[コレクションの保存項目]
____
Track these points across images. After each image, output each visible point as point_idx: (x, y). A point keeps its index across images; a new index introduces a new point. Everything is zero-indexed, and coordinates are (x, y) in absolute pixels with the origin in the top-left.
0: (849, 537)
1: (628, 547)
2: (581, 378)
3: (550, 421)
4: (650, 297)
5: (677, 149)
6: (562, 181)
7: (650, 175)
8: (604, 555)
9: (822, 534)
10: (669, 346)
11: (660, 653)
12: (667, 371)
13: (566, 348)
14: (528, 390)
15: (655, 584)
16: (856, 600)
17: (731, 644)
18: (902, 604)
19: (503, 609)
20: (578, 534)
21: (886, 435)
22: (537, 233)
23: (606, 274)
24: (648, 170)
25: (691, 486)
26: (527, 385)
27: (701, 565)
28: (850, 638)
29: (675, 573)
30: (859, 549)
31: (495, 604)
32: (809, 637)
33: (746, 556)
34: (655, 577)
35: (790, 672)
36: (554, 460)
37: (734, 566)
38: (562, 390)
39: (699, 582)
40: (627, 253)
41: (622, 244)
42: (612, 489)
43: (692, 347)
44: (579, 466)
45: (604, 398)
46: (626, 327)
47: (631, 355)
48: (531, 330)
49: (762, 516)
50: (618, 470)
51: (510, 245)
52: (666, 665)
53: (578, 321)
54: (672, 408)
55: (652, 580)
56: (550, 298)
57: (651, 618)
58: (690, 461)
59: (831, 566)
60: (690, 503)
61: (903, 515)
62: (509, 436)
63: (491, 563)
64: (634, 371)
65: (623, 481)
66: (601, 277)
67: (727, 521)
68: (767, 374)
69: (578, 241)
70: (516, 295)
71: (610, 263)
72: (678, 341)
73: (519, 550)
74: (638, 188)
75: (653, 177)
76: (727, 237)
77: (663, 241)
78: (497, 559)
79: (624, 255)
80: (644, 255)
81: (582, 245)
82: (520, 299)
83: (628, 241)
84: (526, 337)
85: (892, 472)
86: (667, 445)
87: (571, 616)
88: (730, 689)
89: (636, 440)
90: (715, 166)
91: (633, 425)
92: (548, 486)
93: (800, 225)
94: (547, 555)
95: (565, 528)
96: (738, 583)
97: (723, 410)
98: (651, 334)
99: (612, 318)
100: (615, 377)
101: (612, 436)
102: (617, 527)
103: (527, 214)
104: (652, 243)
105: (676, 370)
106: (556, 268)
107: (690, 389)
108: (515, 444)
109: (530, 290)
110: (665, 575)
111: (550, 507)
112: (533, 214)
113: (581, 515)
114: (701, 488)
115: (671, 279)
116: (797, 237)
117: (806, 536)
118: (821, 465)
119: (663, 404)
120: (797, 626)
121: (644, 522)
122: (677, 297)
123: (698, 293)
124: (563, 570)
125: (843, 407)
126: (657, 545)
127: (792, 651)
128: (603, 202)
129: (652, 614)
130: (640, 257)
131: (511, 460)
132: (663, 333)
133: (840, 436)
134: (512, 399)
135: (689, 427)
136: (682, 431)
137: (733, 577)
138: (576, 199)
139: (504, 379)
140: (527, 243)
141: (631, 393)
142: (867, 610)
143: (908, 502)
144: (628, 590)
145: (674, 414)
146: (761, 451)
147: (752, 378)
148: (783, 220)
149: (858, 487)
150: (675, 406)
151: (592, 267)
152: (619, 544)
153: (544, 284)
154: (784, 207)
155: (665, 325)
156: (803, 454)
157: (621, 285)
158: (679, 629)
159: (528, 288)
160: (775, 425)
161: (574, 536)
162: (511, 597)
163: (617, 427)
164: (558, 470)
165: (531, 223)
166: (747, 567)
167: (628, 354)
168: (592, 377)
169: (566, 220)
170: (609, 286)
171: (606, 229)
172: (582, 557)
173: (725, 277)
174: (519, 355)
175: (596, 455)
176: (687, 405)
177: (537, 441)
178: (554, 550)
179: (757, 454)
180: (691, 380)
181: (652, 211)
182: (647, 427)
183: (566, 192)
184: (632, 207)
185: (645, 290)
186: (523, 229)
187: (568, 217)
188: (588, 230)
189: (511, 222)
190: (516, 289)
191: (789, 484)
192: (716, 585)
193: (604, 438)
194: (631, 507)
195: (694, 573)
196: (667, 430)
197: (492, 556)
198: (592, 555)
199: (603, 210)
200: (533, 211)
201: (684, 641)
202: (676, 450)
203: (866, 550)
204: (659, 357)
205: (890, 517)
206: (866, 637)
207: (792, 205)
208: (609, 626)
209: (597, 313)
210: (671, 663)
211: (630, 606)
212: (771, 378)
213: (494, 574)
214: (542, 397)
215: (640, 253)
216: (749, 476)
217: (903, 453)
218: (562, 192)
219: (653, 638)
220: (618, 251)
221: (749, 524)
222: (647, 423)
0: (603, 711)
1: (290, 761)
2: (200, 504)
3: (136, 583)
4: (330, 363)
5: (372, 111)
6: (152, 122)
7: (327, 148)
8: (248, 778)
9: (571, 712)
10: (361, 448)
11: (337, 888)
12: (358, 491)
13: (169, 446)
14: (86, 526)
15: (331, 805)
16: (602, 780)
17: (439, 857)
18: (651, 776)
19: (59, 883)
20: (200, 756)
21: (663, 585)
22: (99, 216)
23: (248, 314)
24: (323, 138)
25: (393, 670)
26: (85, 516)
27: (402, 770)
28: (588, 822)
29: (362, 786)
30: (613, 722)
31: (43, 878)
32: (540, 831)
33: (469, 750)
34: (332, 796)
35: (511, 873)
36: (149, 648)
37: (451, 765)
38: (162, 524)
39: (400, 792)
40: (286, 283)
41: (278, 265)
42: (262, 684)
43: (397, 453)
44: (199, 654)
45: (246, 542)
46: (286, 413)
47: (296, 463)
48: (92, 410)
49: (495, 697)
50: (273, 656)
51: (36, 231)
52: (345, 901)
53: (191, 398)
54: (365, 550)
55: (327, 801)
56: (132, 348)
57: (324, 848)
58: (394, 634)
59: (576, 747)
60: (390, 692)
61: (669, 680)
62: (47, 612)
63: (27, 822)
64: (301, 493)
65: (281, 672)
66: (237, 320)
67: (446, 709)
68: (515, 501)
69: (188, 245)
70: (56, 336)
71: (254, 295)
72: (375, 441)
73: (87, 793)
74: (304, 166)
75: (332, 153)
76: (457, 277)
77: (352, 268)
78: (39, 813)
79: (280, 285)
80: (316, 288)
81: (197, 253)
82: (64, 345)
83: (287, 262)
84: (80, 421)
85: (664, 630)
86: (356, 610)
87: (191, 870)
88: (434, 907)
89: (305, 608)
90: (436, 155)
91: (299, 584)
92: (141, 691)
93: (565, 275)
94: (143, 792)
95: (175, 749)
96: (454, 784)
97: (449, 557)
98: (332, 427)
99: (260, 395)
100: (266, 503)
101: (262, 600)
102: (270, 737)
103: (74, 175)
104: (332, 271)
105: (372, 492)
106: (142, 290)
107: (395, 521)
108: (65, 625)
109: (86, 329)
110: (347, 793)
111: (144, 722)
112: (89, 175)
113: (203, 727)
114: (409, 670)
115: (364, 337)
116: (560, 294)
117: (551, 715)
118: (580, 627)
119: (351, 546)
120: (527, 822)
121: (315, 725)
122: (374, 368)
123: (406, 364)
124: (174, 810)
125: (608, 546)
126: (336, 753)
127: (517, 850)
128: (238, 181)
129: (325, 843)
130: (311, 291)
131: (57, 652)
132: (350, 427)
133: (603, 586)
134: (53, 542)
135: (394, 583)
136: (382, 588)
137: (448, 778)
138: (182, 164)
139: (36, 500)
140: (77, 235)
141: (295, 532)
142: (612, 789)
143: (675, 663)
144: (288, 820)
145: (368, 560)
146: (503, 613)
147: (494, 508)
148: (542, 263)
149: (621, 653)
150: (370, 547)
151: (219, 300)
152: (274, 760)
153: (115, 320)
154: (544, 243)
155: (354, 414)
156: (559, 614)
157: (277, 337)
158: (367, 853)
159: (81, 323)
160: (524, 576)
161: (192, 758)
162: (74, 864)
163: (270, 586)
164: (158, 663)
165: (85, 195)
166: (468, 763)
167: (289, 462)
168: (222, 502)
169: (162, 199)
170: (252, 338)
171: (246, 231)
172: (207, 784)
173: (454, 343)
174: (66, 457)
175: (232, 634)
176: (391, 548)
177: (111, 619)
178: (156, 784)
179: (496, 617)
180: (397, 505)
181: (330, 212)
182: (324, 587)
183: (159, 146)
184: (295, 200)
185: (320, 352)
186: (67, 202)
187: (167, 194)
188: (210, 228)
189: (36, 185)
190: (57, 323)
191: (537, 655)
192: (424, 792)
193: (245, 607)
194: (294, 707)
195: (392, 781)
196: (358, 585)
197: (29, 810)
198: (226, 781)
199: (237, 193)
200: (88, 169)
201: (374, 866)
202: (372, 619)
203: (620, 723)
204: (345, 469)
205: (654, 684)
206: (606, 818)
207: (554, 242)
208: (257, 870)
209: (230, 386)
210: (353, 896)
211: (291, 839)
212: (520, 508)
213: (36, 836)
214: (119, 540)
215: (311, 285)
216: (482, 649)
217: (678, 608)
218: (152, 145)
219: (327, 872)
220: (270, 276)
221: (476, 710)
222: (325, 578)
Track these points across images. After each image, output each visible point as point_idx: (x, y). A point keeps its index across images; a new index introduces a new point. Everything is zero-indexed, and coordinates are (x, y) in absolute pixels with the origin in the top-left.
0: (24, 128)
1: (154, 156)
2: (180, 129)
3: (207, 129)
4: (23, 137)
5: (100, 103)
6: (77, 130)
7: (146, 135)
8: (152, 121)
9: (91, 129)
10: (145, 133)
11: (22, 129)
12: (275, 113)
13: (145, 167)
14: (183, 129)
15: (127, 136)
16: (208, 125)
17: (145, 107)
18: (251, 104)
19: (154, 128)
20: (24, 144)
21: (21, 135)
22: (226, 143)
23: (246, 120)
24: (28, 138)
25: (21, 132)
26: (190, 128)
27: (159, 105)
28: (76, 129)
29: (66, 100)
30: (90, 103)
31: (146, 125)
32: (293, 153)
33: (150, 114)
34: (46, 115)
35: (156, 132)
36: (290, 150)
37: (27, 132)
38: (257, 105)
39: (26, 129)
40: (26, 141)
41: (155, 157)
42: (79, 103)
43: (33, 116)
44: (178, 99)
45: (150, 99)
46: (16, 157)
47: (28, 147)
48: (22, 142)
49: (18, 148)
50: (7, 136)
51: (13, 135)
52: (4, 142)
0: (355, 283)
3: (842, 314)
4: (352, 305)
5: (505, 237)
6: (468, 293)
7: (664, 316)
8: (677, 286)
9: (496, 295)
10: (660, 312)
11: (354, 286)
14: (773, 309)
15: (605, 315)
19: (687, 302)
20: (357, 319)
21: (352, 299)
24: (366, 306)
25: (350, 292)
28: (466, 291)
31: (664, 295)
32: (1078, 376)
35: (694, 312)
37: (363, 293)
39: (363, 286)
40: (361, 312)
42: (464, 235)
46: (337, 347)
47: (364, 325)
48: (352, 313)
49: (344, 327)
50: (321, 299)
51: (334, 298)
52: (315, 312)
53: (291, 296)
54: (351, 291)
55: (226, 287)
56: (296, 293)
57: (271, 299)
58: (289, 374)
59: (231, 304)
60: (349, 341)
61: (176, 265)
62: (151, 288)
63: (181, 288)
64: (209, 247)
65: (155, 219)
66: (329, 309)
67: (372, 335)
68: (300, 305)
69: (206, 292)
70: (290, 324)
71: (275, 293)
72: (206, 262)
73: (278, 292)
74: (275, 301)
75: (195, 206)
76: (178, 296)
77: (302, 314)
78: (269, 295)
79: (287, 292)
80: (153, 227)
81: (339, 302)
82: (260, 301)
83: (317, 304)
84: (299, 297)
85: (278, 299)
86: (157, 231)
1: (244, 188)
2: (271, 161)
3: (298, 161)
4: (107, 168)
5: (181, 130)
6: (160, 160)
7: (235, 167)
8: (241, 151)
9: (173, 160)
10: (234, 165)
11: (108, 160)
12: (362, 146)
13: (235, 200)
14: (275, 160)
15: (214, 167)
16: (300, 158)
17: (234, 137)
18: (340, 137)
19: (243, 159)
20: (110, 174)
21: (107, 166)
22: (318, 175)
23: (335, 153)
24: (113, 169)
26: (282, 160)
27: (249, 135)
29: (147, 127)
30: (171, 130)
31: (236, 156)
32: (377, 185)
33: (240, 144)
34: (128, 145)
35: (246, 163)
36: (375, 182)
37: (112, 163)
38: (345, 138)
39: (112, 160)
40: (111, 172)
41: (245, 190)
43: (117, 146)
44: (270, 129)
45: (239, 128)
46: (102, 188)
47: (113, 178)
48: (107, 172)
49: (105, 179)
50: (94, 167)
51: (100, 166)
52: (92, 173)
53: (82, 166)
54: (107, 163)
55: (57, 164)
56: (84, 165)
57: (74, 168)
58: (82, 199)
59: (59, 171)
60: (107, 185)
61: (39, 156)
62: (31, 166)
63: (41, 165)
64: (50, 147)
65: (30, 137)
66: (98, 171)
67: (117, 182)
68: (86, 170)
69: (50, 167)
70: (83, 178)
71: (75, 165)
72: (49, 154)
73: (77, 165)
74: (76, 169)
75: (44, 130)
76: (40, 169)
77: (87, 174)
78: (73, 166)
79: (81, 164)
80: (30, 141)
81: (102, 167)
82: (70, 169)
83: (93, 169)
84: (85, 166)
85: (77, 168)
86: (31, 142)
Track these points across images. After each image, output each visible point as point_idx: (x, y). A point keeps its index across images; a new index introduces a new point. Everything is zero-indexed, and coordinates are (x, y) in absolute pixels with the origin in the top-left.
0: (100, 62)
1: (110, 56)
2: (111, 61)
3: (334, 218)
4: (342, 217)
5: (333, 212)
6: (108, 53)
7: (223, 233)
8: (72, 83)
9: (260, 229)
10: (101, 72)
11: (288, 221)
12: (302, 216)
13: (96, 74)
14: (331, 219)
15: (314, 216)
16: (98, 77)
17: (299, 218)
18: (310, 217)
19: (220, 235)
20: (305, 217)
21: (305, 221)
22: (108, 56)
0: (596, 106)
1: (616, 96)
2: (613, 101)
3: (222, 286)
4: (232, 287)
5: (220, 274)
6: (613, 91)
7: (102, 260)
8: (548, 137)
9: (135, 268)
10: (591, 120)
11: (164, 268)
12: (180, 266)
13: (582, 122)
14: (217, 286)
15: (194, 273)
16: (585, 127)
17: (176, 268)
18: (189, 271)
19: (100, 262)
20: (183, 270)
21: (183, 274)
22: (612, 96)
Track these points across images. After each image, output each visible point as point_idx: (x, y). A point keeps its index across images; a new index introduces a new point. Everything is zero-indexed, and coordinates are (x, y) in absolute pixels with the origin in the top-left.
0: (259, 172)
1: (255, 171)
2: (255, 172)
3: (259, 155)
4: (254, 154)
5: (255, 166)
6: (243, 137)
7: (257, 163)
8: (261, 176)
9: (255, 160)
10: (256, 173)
____
» 演習の目的: エントリの先頭から「31: (495, 604)」を含む行までのすべてを、両端を含めて番号付きリストとして整形せよ。空行は除くこと。

» 問題の解答:
1. Track these points across images. After each image, output each visible point as point_idx: (x, y). A point keeps its index across images; a new index introduces a new point. Everything is zero-indexed, and coordinates are (x, y) in absolute pixels with the origin in the top-left.
2. 0: (849, 537)
3. 1: (628, 547)
4. 2: (581, 378)
5. 3: (550, 421)
6. 4: (650, 297)
7. 5: (677, 149)
8. 6: (562, 181)
9. 7: (650, 175)
10. 8: (604, 555)
11. 9: (822, 534)
12. 10: (669, 346)
13. 11: (660, 653)
14. 12: (667, 371)
15. 13: (566, 348)
16. 14: (528, 390)
17. 15: (655, 584)
18. 16: (856, 600)
19. 17: (731, 644)
20. 18: (902, 604)
21. 19: (503, 609)
22. 20: (578, 534)
23. 21: (886, 435)
24. 22: (537, 233)
25. 23: (606, 274)
26. 24: (648, 170)
27. 25: (691, 486)
28. 26: (527, 385)
29. 27: (701, 565)
30. 28: (850, 638)
31. 29: (675, 573)
32. 30: (859, 549)
33. 31: (495, 604)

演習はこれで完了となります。